Quand j'ai reçu le scénario Walter Hill m'a dit "c'est l'histoire d'un tueur professionnel" et quand j'ai reçu ça je me suis dit "encore une historie de tueur professionnel, j'en peux plus ! Treize d'albums du Tueur, trois albums du Plomb dans la Tête, Balles Perdues..." mais il voulait que je le lise alors je l'ai lu, et oui c'est un polar mais avec quelque chose en plus. Donc il y a vraiment quelque chose d'inédit dedans, d'original, de drôle, de surprenant et qui pose des problèmes intéressants. Pour moi ce n'était pas une répétition et pour le lecteur, ça sera amusant à lire.

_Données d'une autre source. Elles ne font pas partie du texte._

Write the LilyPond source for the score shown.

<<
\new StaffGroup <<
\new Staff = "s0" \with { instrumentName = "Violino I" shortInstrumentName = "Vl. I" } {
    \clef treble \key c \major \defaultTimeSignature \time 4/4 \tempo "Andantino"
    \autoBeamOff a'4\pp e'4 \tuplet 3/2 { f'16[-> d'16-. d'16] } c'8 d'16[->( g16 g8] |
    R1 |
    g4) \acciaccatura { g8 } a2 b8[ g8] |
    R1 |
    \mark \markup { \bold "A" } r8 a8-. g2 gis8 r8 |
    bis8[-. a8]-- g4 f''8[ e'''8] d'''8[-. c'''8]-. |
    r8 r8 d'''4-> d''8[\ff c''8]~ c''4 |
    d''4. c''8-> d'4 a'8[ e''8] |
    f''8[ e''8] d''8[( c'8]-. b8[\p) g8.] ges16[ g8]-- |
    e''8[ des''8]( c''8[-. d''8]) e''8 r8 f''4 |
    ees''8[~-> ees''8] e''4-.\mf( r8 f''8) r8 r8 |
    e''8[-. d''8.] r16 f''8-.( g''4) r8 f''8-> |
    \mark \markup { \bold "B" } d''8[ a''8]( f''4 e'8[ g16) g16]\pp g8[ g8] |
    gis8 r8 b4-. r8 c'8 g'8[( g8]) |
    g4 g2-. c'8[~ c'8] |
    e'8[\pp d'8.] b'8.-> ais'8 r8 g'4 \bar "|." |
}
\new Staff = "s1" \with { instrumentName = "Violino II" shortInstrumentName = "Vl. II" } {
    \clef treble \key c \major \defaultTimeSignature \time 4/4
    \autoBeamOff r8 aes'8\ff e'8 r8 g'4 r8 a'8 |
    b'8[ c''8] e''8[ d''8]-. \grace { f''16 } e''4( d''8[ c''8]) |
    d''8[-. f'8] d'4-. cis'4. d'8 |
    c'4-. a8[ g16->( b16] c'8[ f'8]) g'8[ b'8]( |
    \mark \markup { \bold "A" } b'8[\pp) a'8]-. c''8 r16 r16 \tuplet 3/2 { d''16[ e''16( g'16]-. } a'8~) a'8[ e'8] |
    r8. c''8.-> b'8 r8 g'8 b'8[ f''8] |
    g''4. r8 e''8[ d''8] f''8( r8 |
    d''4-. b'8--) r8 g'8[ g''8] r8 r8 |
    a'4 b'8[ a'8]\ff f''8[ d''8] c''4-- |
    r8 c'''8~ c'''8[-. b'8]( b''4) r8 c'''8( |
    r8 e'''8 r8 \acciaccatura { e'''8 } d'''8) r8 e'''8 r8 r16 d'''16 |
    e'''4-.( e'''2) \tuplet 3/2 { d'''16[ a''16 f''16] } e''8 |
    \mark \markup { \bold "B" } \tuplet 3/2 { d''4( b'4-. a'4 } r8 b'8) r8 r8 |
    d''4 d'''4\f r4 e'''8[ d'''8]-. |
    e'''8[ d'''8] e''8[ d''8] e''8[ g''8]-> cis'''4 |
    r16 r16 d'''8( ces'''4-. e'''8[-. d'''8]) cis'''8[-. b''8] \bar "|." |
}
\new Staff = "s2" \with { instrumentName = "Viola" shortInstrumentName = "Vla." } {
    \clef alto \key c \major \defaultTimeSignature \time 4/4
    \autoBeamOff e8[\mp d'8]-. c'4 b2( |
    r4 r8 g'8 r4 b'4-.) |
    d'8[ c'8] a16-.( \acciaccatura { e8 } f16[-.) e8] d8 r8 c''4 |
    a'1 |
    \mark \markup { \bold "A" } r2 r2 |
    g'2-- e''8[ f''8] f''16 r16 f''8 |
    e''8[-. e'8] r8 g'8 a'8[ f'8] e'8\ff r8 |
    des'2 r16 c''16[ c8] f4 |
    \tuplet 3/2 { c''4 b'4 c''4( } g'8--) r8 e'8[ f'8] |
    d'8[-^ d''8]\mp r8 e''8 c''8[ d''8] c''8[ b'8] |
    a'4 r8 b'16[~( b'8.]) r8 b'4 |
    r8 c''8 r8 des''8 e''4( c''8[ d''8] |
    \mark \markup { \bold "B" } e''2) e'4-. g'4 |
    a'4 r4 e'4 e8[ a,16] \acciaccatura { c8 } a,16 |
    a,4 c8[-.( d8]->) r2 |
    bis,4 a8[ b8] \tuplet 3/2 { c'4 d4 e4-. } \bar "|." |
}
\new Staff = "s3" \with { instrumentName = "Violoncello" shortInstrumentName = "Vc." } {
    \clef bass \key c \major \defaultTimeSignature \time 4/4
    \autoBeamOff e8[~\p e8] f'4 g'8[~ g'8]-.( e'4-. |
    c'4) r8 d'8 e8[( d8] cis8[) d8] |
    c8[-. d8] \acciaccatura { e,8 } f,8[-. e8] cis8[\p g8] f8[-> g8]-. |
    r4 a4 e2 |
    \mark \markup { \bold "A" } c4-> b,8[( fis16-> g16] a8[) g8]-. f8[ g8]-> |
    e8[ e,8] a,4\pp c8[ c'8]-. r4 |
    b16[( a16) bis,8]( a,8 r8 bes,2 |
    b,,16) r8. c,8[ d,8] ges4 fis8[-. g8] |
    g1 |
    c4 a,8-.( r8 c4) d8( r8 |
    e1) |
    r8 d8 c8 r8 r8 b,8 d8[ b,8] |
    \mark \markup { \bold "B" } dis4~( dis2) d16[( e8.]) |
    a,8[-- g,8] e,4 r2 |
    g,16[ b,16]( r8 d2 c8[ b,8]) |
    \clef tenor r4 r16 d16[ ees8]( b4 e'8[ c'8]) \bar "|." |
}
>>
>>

• J'ai lu que la musique avait énormément d'influence sur ton travail, est-ce que c'est parce que tu l'utilises pour t'inspirer, pour travailler ? 

Oui c'est sûr que je travaille en musique. Peut-être qu'on dit ça parce que mes deux premières BD étaient très influencées par l'univers du Blues, bon. Ensuite, oui la musique a beaucoup d'influence sur moi, même si la plupart du temps les gens sont surpris d'apprendre ce que j'écoute... (rires)

• Tu oserais nous le dire ?

J'écoute du Funk et du Jazz Funk, et du Reggae aussi, j'ai grandi aux Antilles, donc j'écoute de la musique Antillaise ! 

• C'est pas vraiment l'atmosphère polar donc ! 

Ah je ne sais pas, le Funk, le Jazz Funk, il y a quelque chose ! Ils sont dans l'affiliation du Blues donc il y a vraiment, même dans les paroles, des thématiques sociales, même si c'est une musique plus festive et joyeuse. Les gens s'imaginent toujours que j'écoute du Rock ou des choses très sombres mais pas du tout ! Je n'aime pas spécialement le Rock, je n'ai pas grandi avec, ce n'est pas ma culture, donc je pense que la musique a beaucoup d'influence sur moi mais que ça ne se traduit pas directement ! 

• Je note que tu as reconduit ta collaboration avec Jef, après Balles Perdues, pour Corps et Âme. C'est important pour toi de travailler avec le même dessinateur ?

Ah oui on s'entend très bien, il travaille très bien, il a un style intéressant, en plus il est très pro' dans son approche, et c'est important. Il va vite aussi, très vite, c'est sa façon de faire, il travaille comme un fou, et il a un style, on le reconnaît, on ne le confond pas avec quelqu'un d'autre, et lui aussi c'est un grand amateur de Funk ! Donc on a des centres d'intérêts communs et il était très content de travailler avec Walter Hill évidemment. C'est aussi un cinéphile.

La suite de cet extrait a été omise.